Sebagian besar (99%) pertanaman lada di Kalimantan Barat dan Kalimantan Timur diusahakan dalam bentuk perkebunan rakyat dengan pengelolaan yang tradisional. Pengelolaan tersebut diantaranya adalah penggunaan pupuk dan obat-obatan terbatas atau tidak sesuai anjuran, penggunaan bibit asalan, dan pengelolaan hasil tidak higienis.  Hal ini berdampak pada produktivitas yang dicapai rendah. Biji yang dihasilkan juga tidak bernas dan berukuran kecil.

Pada setiap subsistem agribisnis juga terdapat berbagai permasalahan. Pengadaan sarana produksi belum efisien, bibit unggul dan pupuk sulit diperoleh dan keberadaannya tidak tepat waktu, teknologi budi daya masih konvensional, teknologi pengolahan kurang higienis, serta peran kelembagaan tani dan pemasaran kurang mendukung membuat usahatani lada seperti berjalan ditempat.

Persaingan perdagangan lada di pasar dunia semakin kompetitif karena persyaratan yang diminta negara -negara konsumen semakin ketat terutama dalam jaminan mutu, aspek kebersihan dan kesehatan.
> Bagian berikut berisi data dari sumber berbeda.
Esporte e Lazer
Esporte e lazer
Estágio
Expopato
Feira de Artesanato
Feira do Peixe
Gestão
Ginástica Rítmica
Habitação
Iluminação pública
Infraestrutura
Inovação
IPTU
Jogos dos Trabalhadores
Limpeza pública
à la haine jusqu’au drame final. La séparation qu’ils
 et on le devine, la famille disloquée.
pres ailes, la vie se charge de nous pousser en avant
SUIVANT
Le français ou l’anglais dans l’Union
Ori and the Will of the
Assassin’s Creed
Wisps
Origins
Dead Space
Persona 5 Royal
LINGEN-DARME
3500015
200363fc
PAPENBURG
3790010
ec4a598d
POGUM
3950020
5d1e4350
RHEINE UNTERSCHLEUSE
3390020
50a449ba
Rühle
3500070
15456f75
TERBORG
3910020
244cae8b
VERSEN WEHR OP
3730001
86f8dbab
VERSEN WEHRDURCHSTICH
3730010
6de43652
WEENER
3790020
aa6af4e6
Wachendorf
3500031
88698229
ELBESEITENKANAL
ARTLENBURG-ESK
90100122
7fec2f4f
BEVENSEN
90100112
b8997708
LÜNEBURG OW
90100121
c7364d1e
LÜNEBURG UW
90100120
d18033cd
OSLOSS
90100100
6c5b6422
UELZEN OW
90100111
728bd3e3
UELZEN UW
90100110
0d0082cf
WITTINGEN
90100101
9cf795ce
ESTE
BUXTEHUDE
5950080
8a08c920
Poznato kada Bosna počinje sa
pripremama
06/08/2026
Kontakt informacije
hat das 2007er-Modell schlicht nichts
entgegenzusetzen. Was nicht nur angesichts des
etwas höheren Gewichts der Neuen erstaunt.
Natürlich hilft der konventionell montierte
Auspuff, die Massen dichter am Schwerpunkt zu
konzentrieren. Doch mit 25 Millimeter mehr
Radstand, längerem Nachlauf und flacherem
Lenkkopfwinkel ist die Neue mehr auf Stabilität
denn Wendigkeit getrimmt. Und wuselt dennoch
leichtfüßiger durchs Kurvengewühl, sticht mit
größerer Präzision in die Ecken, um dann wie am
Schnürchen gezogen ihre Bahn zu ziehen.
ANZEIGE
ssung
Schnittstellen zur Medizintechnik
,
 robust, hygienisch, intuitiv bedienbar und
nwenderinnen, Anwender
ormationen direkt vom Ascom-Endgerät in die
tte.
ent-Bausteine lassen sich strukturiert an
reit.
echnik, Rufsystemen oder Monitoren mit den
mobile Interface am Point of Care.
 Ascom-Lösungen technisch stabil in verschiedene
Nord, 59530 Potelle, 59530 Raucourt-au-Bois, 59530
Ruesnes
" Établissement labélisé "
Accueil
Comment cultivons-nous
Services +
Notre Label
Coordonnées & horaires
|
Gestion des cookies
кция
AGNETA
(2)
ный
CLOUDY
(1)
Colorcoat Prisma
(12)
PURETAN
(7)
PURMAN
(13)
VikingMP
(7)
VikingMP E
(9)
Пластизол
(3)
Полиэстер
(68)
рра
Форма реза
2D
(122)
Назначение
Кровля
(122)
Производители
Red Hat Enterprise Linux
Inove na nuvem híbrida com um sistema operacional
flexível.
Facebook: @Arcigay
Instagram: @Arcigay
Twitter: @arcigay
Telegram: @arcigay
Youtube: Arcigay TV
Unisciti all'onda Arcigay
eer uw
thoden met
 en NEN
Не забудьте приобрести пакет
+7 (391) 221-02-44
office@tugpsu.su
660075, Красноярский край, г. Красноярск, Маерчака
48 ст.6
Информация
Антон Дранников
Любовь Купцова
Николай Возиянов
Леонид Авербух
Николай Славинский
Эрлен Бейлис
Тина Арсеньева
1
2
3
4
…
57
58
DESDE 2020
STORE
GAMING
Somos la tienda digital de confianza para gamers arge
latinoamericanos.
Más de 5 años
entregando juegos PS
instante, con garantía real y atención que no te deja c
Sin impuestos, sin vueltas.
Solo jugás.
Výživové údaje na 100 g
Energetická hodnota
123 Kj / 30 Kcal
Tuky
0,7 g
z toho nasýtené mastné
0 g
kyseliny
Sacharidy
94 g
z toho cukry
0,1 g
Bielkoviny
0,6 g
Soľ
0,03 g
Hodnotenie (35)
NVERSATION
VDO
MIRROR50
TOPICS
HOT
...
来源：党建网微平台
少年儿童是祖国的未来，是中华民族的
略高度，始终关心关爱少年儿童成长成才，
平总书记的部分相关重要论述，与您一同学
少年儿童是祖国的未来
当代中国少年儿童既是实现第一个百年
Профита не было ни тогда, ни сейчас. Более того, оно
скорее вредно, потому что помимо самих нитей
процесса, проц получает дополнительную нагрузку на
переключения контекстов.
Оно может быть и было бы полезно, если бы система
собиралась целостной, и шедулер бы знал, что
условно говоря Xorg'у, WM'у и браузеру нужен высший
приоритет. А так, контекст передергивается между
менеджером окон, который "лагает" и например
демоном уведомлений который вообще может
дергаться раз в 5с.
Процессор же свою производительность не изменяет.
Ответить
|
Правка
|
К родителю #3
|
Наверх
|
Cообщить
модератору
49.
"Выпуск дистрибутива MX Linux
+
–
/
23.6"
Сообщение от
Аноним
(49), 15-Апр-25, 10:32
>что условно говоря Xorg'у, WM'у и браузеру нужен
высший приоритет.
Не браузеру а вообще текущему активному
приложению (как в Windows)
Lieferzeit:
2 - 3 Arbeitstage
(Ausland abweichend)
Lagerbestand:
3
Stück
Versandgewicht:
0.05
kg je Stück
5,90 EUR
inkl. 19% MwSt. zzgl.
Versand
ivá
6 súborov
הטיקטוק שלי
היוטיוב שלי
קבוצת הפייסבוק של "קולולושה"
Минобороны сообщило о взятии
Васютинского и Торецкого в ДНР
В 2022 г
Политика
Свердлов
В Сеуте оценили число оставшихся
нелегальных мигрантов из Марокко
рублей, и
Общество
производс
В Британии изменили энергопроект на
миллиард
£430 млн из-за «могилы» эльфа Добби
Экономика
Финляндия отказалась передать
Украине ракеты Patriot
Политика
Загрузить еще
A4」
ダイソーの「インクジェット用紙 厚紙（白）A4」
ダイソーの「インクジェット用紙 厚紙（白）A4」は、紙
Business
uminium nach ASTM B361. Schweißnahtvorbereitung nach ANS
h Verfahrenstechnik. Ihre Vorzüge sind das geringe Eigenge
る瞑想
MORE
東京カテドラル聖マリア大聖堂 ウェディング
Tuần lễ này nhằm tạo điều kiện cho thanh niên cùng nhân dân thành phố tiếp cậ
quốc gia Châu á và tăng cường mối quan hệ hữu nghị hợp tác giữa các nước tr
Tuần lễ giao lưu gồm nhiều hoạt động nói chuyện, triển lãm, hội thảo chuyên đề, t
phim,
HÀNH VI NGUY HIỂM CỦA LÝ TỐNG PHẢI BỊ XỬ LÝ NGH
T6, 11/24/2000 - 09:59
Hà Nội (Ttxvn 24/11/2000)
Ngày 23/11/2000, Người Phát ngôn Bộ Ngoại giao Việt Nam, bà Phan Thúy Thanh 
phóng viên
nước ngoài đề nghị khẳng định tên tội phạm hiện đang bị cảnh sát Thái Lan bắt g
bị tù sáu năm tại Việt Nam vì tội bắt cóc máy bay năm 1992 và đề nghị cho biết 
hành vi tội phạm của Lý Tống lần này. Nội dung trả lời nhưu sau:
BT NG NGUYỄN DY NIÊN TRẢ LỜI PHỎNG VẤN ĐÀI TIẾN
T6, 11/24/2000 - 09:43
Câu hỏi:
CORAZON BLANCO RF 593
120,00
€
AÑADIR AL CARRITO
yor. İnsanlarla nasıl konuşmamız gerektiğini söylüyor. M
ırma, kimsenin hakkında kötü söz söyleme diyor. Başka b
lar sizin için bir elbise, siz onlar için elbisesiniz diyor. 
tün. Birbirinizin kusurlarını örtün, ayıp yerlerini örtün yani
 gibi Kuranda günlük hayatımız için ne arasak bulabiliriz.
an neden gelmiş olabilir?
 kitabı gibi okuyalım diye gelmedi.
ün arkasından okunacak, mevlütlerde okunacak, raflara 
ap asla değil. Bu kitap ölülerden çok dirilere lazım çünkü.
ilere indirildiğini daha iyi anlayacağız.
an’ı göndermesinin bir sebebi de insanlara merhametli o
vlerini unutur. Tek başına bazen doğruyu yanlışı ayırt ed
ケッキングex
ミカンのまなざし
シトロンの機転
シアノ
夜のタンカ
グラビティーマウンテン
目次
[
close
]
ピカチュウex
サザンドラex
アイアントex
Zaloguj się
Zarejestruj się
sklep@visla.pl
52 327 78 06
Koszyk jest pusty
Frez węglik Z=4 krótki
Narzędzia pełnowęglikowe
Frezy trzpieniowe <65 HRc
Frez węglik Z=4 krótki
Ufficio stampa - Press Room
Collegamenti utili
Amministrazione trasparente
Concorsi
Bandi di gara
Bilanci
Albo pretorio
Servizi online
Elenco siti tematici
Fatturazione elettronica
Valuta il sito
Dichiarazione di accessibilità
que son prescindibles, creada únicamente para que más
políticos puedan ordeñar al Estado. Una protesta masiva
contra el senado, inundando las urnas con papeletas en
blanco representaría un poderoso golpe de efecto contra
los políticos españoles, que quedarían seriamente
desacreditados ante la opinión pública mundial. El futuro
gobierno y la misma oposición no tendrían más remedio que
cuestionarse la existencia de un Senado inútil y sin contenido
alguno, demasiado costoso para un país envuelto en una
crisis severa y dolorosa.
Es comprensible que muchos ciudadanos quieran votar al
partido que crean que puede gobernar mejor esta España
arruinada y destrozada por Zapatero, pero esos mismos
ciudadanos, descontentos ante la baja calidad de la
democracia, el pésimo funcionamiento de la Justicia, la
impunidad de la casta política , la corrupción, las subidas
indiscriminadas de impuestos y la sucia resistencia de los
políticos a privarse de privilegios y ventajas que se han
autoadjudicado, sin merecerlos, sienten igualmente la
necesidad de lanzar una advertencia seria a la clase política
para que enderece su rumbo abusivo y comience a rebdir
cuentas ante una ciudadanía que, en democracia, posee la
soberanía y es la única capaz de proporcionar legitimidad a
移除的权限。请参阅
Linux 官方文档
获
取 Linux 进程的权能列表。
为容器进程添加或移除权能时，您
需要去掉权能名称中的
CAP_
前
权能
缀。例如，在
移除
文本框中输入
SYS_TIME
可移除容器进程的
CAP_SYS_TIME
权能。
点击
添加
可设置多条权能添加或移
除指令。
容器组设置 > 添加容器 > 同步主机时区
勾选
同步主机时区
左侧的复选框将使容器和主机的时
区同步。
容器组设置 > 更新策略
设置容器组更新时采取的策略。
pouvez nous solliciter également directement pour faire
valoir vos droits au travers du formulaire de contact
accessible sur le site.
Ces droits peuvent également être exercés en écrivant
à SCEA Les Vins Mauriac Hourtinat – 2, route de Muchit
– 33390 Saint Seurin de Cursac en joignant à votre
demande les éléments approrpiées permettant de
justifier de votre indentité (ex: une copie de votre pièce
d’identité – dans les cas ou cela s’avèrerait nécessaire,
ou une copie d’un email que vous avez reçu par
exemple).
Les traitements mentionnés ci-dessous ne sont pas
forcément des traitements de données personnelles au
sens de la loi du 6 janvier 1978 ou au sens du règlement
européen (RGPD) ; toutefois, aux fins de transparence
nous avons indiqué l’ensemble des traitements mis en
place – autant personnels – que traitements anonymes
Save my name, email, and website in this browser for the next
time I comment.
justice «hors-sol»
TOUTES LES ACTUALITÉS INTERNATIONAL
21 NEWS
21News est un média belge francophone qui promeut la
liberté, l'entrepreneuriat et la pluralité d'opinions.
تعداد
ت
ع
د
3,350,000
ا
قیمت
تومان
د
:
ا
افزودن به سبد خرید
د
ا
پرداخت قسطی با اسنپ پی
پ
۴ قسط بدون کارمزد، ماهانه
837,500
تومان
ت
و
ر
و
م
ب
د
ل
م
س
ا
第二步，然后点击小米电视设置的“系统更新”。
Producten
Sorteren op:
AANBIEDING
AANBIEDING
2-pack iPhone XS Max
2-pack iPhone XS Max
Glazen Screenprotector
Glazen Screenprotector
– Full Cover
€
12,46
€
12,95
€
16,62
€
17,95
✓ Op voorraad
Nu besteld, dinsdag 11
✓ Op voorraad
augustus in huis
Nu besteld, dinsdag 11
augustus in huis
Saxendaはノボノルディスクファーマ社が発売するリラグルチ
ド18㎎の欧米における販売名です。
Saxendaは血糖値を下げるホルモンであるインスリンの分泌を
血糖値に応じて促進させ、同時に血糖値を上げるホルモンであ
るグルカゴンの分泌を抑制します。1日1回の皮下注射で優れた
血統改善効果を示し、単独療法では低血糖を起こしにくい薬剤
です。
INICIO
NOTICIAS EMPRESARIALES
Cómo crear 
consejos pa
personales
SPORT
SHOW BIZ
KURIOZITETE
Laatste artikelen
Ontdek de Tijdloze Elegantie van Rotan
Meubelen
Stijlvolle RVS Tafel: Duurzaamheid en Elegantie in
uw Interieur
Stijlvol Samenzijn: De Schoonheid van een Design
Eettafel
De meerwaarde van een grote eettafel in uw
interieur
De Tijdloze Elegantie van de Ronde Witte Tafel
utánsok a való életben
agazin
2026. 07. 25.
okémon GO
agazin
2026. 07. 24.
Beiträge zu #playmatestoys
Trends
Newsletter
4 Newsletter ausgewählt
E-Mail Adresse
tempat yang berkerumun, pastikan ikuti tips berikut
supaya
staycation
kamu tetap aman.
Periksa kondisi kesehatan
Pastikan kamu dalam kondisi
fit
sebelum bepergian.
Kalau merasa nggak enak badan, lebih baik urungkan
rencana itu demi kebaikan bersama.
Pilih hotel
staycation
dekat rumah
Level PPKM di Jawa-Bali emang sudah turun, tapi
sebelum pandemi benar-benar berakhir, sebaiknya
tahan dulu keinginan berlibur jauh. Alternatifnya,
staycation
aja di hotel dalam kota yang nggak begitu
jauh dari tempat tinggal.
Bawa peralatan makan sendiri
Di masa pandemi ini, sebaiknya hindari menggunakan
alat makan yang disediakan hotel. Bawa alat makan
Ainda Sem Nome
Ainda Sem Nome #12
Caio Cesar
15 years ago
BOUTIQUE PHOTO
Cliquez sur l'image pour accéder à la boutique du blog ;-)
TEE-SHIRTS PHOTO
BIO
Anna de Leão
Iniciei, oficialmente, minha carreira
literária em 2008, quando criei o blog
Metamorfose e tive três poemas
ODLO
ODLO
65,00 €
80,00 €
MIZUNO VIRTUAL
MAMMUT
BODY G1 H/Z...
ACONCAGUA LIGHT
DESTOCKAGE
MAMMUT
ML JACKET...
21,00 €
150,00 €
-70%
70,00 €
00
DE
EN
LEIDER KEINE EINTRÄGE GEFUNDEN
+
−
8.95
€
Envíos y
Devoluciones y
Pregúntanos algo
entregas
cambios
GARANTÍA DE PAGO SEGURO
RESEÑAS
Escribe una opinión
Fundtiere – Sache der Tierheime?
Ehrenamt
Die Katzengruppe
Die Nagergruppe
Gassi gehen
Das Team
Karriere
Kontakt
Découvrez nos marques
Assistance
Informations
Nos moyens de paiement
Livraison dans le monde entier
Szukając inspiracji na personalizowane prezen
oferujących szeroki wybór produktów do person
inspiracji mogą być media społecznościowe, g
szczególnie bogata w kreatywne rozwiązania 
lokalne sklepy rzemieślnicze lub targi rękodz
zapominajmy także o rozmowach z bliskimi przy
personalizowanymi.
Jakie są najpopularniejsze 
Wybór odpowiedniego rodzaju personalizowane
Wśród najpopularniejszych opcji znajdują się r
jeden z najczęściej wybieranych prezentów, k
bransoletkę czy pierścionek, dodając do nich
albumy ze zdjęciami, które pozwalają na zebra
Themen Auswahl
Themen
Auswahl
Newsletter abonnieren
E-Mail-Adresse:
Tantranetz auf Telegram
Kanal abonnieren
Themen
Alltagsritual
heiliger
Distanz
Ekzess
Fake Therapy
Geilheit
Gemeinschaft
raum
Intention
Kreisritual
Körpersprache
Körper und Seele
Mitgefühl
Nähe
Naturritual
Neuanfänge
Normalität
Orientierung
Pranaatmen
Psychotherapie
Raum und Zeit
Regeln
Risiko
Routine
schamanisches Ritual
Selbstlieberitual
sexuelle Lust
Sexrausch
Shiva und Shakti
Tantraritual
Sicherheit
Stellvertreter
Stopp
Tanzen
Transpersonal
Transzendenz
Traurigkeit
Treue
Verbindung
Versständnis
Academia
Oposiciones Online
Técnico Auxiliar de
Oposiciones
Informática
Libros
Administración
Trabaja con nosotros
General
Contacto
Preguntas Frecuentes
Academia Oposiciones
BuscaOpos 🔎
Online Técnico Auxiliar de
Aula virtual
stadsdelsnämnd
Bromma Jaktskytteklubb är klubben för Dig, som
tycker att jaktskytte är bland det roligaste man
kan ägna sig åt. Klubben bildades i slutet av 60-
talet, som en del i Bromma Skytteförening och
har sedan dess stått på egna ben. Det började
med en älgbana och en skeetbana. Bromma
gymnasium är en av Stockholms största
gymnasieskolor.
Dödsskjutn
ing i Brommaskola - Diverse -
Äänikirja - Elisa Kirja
Hanya negara yang mampu memproduksi lada dengan mutu sesuai keinginan konsumen dan harga yang kompetitif akan berpeluang meraih pasar.

Melihat permasalah tersebut diatas, dapat disimpulkan bahwa permasalahan utama agribisnis lada di Kalimantan Barat dan Kalimantan Timur adalah sebagai berikut :

  1. tingkat produktivitas tanaman dan mutu yang rendah
  2. tingginya kehilangan hasil akibat serangan hama dan penyakit
  3. usahatani yang belum efisien
  4. masih rendahnya usaha peningkatan mutu dan diversifikasi produk
  5. serta lambatnya proses alih teknologi ke tingkat petani

Dengan demikian, perlu dilakukan revitalisasi pengembangan lada, yaitu perbaikan budidaya yang mempunyai keunggulan komparatif dengan komoditas lain serta kemampuan bersaing secara kompetitif dalam proses produksi dengan negara penghasil lada lainnya.